Sense of beauty leads to castles, quest of adventure brings to impressive elements of nature. Of course you should neither expect a breathtaking sight as of the Bavarian pride Neuschwanstein, nor will you find a piece of Grand Canyon in Denmark. Here the beauty shines through modesty, both in castles that dot the country, as well as the natural landmarks, of which this little country has plenty. After all it is home to 5 UNESCO sites!
Margueritruten here we come again…
The most recent addition to UNESCO in Denmark is Stevns Klint, a 65 million year old cliff made of chalk and limestone.
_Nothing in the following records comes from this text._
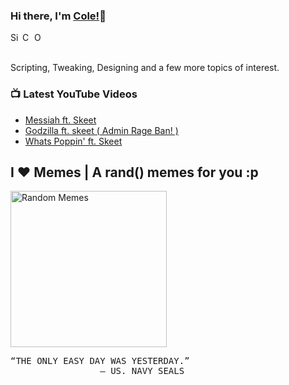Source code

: ### Hi there, I'm [Cole!](https://www.youtube.com/channel/UC5dcb9kg-ZgS4Iu9K8Z7kgw)👋
<a href="https://discord.gg/24a4NMw">
  <img align="left" alt="Sinlyxe.cc Discord Server" width="16px" src="https://cdn.jsdelivr.net/npm/simple-icons@v3/icons/discord.svg" />
</a>
<a href="https://github.com/ohidurbappy">
  <img align="left" alt="Cole1337's Github" width="16px" src="https://cdn.jsdelivr.net/npm/simple-icons@v3/icons/github.svg" />
</a>

<a href="https://www.facebook.com/ohidurbappy/">
  <img align="left" alt="Ohidur Rahman Bappy's Facebook" width="16px" src="https://cdn.jsdelivr.net/npm/simple-icons@v3/icons/youtubegaming.svg" />
</a>
<br/>
<br/>
<p>
  Scripting, Tweaking, Designing and a few more topics of interest.
</p>


### 📺 Latest YouTube Videos
<!-- YOUTUBE:START -->
- [Messiah ft. Skeet](https://www.youtube.com/watch?v=fAwvOdmgzm4)
- [Godzilla ft. skeet ( Admin Rage Ban! )](https://www.youtube.com/watch?v=9nqDtMkcI-c)
- [Whats Poppin' ft. Skeet](https://www.youtube.com/watch?v=Nq-h1v8TWi4)
<!-- YOUTUBE:END -->


## I ❤️ Memes | A rand() memes for you :p

<img alt="Random Memes" height="250px" src="https://web.ohidur.com/memes/random.jpg?_n=4">

<pre>
“THE ONLY EASY DAY WAS YESTERDAY.” 
                 — US. NAVY SEALS
</pre>
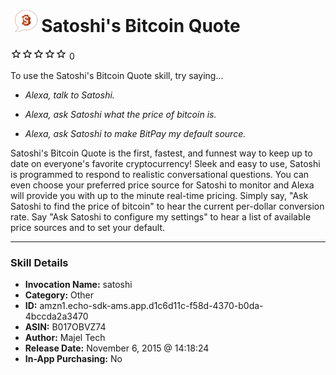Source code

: # &nbsp;<img src="skill_icon" alt="Satoshi's Bitcoin Quote icon" width="36"> Satoshi's Bitcoin Quote
![0 stars](../../images/ic_star_border_black_18dp_1x.png)![0 stars](../../images/ic_star_border_black_18dp_1x.png)![0 stars](../../images/ic_star_border_black_18dp_1x.png)![0 stars](../../images/ic_star_border_black_18dp_1x.png)![0 stars](../../images/ic_star_border_black_18dp_1x.png) 0

To use the Satoshi's Bitcoin Quote skill, try saying...

* *Alexa, talk to Satoshi.*

* *Alexa, ask Satoshi what the price of bitcoin is.*

* *Alexa, ask Satoshi to make BitPay my default source.*

Satoshi's Bitcoin Quote is the first, fastest, and funnest way to keep up to date on everyone's favorite cryptocurrency! Sleek and easy to use, Satoshi is programmed to respond to realistic conversational questions. You can even choose your preferred price source for Satoshi to monitor and Alexa will provide you with up to the minute real-time pricing. Simply say, "Ask Satoshi to find the price of bitcoin" to hear the current per-dollar conversion rate. Say "Ask Satoshi to configure my settings" to hear a list of available price sources and to set your default.

***

### Skill Details

* **Invocation Name:** satoshi
* **Category:** Other
* **ID:** amzn1.echo-sdk-ams.app.d1c6d11c-f58d-4370-b0da-4bccda2a3470
* **ASIN:** B017OBVZ74
* **Author:** Majel Tech
* **Release Date:** November 6, 2015 @ 14:18:24
* **In-App Purchasing:** No
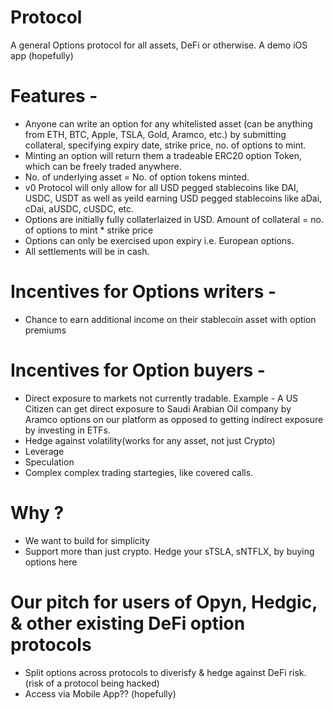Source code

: # Protocol

A general Options protocol for all assets, DeFi or otherwise. A demo iOS app (hopefully)

# Features -

- Anyone can write an option for any whitelisted asset (can be anything from ETH, BTC, Apple, TSLA, Gold, Aramco, etc.) by submitting collateral, specifying expiry date, strike price, no. of options to mint.
- Minting an option will return them a tradeable ERC20 option Token, which can be freely traded anywhere.
- No. of underlying asset = No. of option tokens minted.
- v0 Protocol will only allow for all USD pegged stablecoins like DAI, USDC, USDT as well as yeild earning USD pegged stablecoins like aDai, cDai, aUSDC, cUSDC, etc.
- Options are initially fully collaterlaized in USD. Amount of collateral = no. of options to mint * strike price
- Options can only be exercised upon expiry i.e. European options.
- All settlements will be in cash.

# Incentives for Options writers -

- Chance to earn additional income on their stablecoin asset with option premiums

# Incentives for Option buyers -

- Direct exposure to markets not currently tradable. Example - A US Citizen can get direct exposure to Saudi Arabian Oil company by Aramco options on our platform as opposed to getting indirect exposure by investing in ETFs.
- Hedge against volatility(works for any asset, not just Crypto)
- Leverage 
- Speculation
- Complex complex trading startegies, like covered calls.

# Why ?

- We want to build for simplicity
- Support more than just crypto. Hedge your sTSLA, sNTFLX, by buying options here


# Our pitch for users of Opyn, Hedgic, & other existing DeFi option protocols

- Split options across protocols to diverisfy & hedge against DeFi risk. (risk of a protocol being hacked)
- Access via Mobile App?? (hopefully)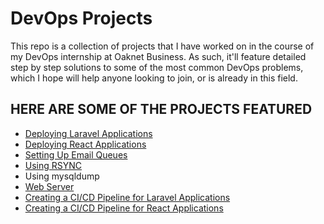 # DevOps Projects

This repo is a collection of projects that I have worked on in the course of my DevOps internship at Oaknet Business. As such, it'll feature detailed step by step solutions to some of the most common DevOps problems, which I hope will help anyone looking to join, or is already in this field. 
## HERE ARE SOME OF THE PROJECTS FEATURED

* [Deploying Laravel Applications](https://github.com/Diana725/DevOps-Projects/blob/main/Deploying%20Laravel%20Applications.md)
* [Deploying React Applications](https://github.com/Diana725/DevOps-Projects/blob/main/Deploying%20React%20Applications.md)
* [Setting Up Email Queues](https://github.com/Diana725/DevOps-Projects/blob/main/Setting%20Up%20Email%20Queues.md)
* [Using RSYNC](https://github.com/Diana725/DevOps-Projects/blob/main/Using%20RSYNC.md)
* Using mysqldump
* [Web Server](https://github.com/Diana725/DevOps-Projects/blob/main/Web%20Server.md)
* [Creating a CI/CD Pipeline for Laravel Applications](https://github.com/Diana725/DevOps-Projects/blob/main/Creating%20a%20CICD%20Pipeline%20for%20Laravel%20Applications.md)
* [Creating a CI/CD Pipeline for React Applications](https://github.com/Diana725/DevOps-Projects/blob/main/Creating%20a%20CICD%20Pipeline%20for%20React%20Applications.md)
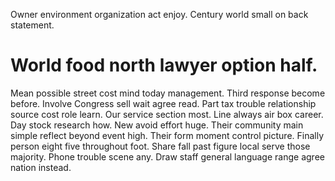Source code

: Owner environment organization act enjoy. Century world small on back statement.
# World food north lawyer option half.
Mean possible street cost mind today management. Third response become before. Involve Congress sell wait agree read.
Part tax trouble relationship source cost role learn. Our service section most. Line always air box career.
Day stock research how. New avoid effort huge.
Their community main simple reflect beyond event high. Their form moment control picture.
Finally person eight five throughout foot. Share fall past figure local serve those majority.
Phone trouble scene any. Draw staff general language range agree nation instead.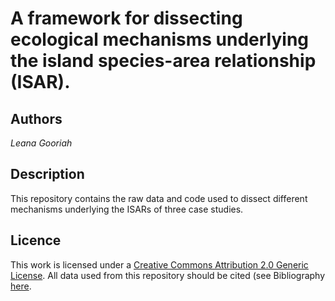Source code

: # A framework for dissecting ecological mechanisms underlying the island species-area relationship (ISAR).

 ## Authors
 *Leana Gooriah*
 
 ## Description
 
 This repository contains the raw data and code used to dissect different mechanisms underlying the ISARs of three case studies.
 
 ## Licence
 
 
This work is licensed under a [Creative Commons Attribution 2.0 Generic License](https://creativecommons.org/licenses/by/2.0/).
All data used from this repository should be cited (see Bibliography [here](https://github.com/LeanaGooriah/ISAR_analysis/blob/master/Bibliography.rtf).

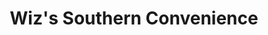 ---
title: "Wiz's Southern Convenience"
url: /batesburg-leesville/wizs-southern-convenience/
shop: Lebensmittel
---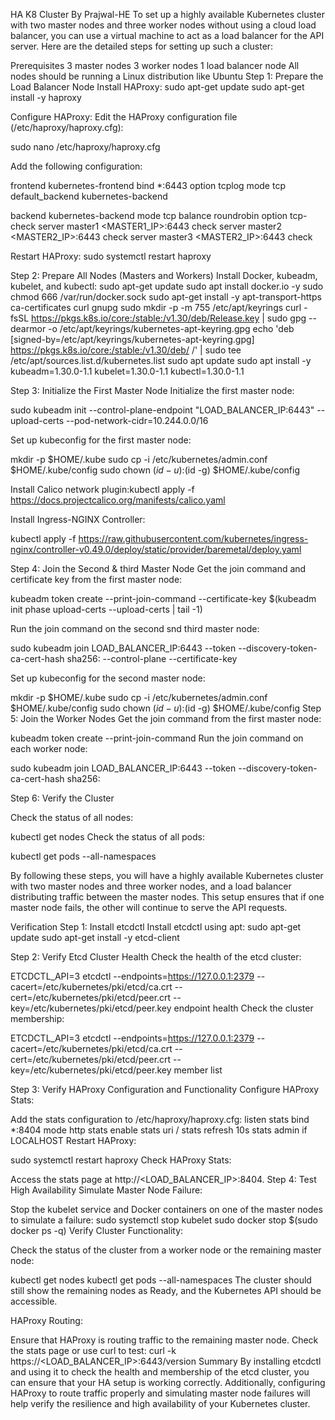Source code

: HA K8 Cluster By Prajwal-HE
To set up a highly available Kubernetes cluster with two master nodes and three worker nodes without using a cloud load balancer, you can use a virtual machine to act as a load balancer for the API server. Here are the detailed steps for setting up such a cluster:

Prerequisites
3 master nodes
3 worker nodes
1 load balancer node
All nodes should be running a Linux distribution like Ubuntu
Step 1: Prepare the Load Balancer Node
Install HAProxy:
sudo apt-get update
sudo apt-get install -y haproxy

Configure HAProxy: Edit the HAProxy configuration file (/etc/haproxy/haproxy.cfg):

sudo nano /etc/haproxy/haproxy.cfg

Add the following configuration:

frontend kubernetes-frontend
    bind *:6443
    option tcplog
    mode tcp
    default_backend kubernetes-backend

backend kubernetes-backend
    mode tcp
    balance roundrobin
    option tcp-check
    server master1 <MASTER1_IP>:6443 check
    server master2 <MASTER2_IP>:6443 check
    server master3 <MASTER2_IP>:6443 check
    
Restart HAProxy: sudo systemctl restart haproxy

Step 2: Prepare All Nodes (Masters and Workers)
Install Docker, kubeadm, kubelet, and kubectl:
sudo apt-get update
sudo apt install docker.io -y
sudo chmod 666 /var/run/docker.sock
sudo apt-get install -y apt-transport-https ca-certificates curl gnupg
sudo mkdir -p -m 755 /etc/apt/keyrings
curl -fsSL https://pkgs.k8s.io/core:/stable:/v1.30/deb/Release.key | sudo gpg --dearmor -o /etc/apt/keyrings/kubernetes-apt-keyring.gpg
echo 'deb [signed-by=/etc/apt/keyrings/kubernetes-apt-keyring.gpg] https://pkgs.k8s.io/core:/stable:/v1.30/deb/ /' | sudo tee /etc/apt/sources.list.d/kubernetes.list
sudo apt update
sudo apt install -y kubeadm=1.30.0-1.1 kubelet=1.30.0-1.1 kubectl=1.30.0-1.1

Step 3: Initialize the First Master Node
Initialize the first master node:

sudo kubeadm init --control-plane-endpoint "LOAD_BALANCER_IP:6443" --upload-certs --pod-network-cidr=10.244.0.0/16

Set up kubeconfig for the first master node:

mkdir -p $HOME/.kube
sudo cp -i /etc/kubernetes/admin.conf $HOME/.kube/config
sudo chown $(id -u):$(id -g) $HOME/.kube/config

Install Calico network plugin:kubectl apply -f https://docs.projectcalico.org/manifests/calico.yaml

Install Ingress-NGINX Controller:

kubectl apply -f https://raw.githubusercontent.com/kubernetes/ingress-nginx/controller-v0.49.0/deploy/static/provider/baremetal/deploy.yaml

Step 4: Join the Second & third Master Node
Get the join command and certificate key from the first master node:

kubeadm token create --print-join-command --certificate-key $(kubeadm init phase upload-certs --upload-certs | tail -1)

Run the join command on the second snd third master node:

sudo kubeadm join LOAD_BALANCER_IP:6443 --token <token> --discovery-token-ca-cert-hash sha256:<hash> --control-plane --certificate-key <certificate-key>

Set up kubeconfig for the second master node:

mkdir -p $HOME/.kube
sudo cp -i /etc/kubernetes/admin.conf $HOME/.kube/config
sudo chown $(id -u):$(id -g) $HOME/.kube/config
Step 5: Join the Worker Nodes
Get the join command from the first master node:

kubeadm token create --print-join-command
Run the join command on each worker node:

sudo kubeadm join LOAD_BALANCER_IP:6443 --token <token> --discovery-token-ca-cert-hash sha256:<hash>

Step 6: Verify the Cluster

Check the status of all nodes:

kubectl get nodes
Check the status of all pods:

kubectl get pods --all-namespaces

By following these steps, you will have a highly available Kubernetes cluster with two master nodes and three worker nodes, and a load balancer distributing traffic between the master nodes. This setup ensures that if one master node fails, the other will continue to serve the API requests.

Verification
Step 1: Install etcdctl
Install etcdctl using apt:
sudo apt-get update
sudo apt-get install -y etcd-client

Step 2: Verify Etcd Cluster Health
Check the health of the etcd cluster:

ETCDCTL_API=3 etcdctl --endpoints=https://127.0.0.1:2379 --cacert=/etc/kubernetes/pki/etcd/ca.crt --cert=/etc/kubernetes/pki/etcd/peer.crt --key=/etc/kubernetes/pki/etcd/peer.key endpoint health
Check the cluster membership:

ETCDCTL_API=3 etcdctl --endpoints=https://127.0.0.1:2379 --cacert=/etc/kubernetes/pki/etcd/ca.crt --cert=/etc/kubernetes/pki/etcd/peer.crt --key=/etc/kubernetes/pki/etcd/peer.key member list

Step 3: Verify HAProxy Configuration and Functionality
Configure HAProxy Stats:

Add the stats configuration to /etc/haproxy/haproxy.cfg:
listen stats
    bind *:8404
    mode http
    stats enable
    stats uri /
    stats refresh 10s
    stats admin if LOCALHOST
Restart HAProxy:

sudo systemctl restart haproxy
Check HAProxy Stats:

Access the stats page at http://<LOAD_BALANCER_IP>:8404.
Step 4: Test High Availability
Simulate Master Node Failure:

Stop the kubelet service and Docker containers on one of the master nodes to simulate a failure:
sudo systemctl stop kubelet
sudo docker stop $(sudo docker ps -q)
Verify Cluster Functionality:

Check the status of the cluster from a worker node or the remaining master node:

kubectl get nodes
kubectl get pods --all-namespaces
The cluster should still show the remaining nodes as Ready, and the Kubernetes API should be accessible.

HAProxy Routing:

Ensure that HAProxy is routing traffic to the remaining master node. Check the stats page or use curl to test:
curl -k https://<LOAD_BALANCER_IP>:6443/version
Summary
By installing etcdctl and using it to check the health and membership of the etcd cluster, you can ensure that your HA setup is working correctly. Additionally, configuring HAProxy to route traffic properly and simulating master node failures will help verify the resilience and high availability of your Kubernetes cluster.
It is around 20 km long and there is a hiking route, which is probably very nice in the summer months. On that winter day, despite the shining sun, the winds of the sea made sure that any dreamy intentions of a nice walk along the cliffs were limited to the absolute minimum.
Before you reach the cliff, pay attention to this beautiful church, set off a few feet away from another more ancient looking church. Yes, this little area has two churches, standing across the “street” from each other, and of course there is a reason for that. The reason is not that the other church wasn’t enough to fit all the residents of the area, nor because they belong to different religions, not even because some rich philanthropist wanted to leave his name forever engraved in the history. Nope… The real reason is rather dramatic.
A collapsing church! It looks rather breathtaking. You would never imagine that the highly flat land suddenly takes a dramatic 40 meter descend to form the Stevns Klint. Once it was probably a good idea to put the church on this pretty cliff. Not anymore… Surely the people who built the church in 1200 could have never imagined that the land will slide one day, and one part of the church will collapse with it. The newer church was built in 1913 as erosion kept eating away the land from under the older church.
There is a rather steep staircase by the collapsing church leading down to the cliffs. It is probably a good idea to keep a grip on the handrail, the level of grip firmness is something that you will find out once you make a step down. It was not an utterly leg-shaking, but also not light-as-a-butterfly descend.